From the success of experiments, a variety of quasi-experimental designs have emerged. The use of RCTs has highlighted the importance of designing robust impact evaluations to answer causality questions. However, as mentioned, RCTs are not always feasible. Valid alternatives to RCTs have been designed and developed. So called quasi-experimental designs that aim to deal with the same questions that experiments deal with, have been popularised and are regarded as good approximations of an experimental design, if certain assumptions hold. Matching, difference-in-differences, regression discontinuity are examples of these alternative quasi-experimental approaches. They exist, are understood by practitioners, and are employed because of the rise of RCTs and an appreciation of their strengths and weaknesses.
The way forward
On the whole, the 2019 Nobel Prize in Economics was justified. The Nobel laureates’ work has improved the way in which causality is investigated in development economics; increased the demand and use of experimental and quasi-experimental approaches to assess the impact of programmes and policies, and helped build a body of robust evidence and knowledge around interventions that work.

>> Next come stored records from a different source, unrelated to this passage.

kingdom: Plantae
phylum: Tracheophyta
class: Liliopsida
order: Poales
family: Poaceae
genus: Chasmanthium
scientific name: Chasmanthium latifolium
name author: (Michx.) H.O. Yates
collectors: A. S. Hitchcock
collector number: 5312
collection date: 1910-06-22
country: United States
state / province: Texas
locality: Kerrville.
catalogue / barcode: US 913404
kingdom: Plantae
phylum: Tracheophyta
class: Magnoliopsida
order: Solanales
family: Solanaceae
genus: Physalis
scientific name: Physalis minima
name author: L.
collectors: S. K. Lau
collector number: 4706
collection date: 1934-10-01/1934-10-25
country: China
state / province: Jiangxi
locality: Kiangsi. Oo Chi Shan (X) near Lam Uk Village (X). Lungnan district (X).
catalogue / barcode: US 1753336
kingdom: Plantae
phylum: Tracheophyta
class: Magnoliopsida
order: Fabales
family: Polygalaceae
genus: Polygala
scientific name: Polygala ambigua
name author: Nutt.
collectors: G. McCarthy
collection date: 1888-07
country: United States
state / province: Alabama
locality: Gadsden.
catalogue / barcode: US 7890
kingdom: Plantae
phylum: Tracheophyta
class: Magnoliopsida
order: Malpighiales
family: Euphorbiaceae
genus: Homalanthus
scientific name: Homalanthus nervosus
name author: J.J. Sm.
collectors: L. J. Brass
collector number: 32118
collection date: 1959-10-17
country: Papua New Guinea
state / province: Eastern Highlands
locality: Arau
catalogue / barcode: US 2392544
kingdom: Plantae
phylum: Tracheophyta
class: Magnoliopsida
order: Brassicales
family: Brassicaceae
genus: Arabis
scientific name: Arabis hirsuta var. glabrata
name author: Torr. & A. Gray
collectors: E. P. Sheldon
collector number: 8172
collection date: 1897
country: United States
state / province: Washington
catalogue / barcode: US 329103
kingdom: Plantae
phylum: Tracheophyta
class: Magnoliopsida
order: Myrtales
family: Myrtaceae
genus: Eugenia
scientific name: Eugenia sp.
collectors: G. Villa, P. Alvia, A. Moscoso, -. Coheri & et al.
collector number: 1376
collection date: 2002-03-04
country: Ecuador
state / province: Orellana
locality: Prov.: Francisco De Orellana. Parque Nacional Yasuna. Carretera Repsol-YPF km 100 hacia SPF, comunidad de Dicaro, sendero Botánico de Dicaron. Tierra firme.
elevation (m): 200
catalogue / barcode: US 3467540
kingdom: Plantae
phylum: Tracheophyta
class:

RCTs clearly have limitations. At Oxford Policy Management, we sometimes take the decision to replace RCTs with quasi-experimental designs still capable of generating robust evidence, but less challenging to implement for stakeholders and beneficiaries. Whenever possible, we strive to enrich our impact narratives by complementing our RCTs (or quasi-experiments) with other research approaches, which are more qualitative in nature. In fact, we would argue that ‘mixed-methods’ approaches – where qualitative and quantitative research methods offset each other’s limitations and complement each other’s insights – should become the new ‘gold standard’ in impact evaluations.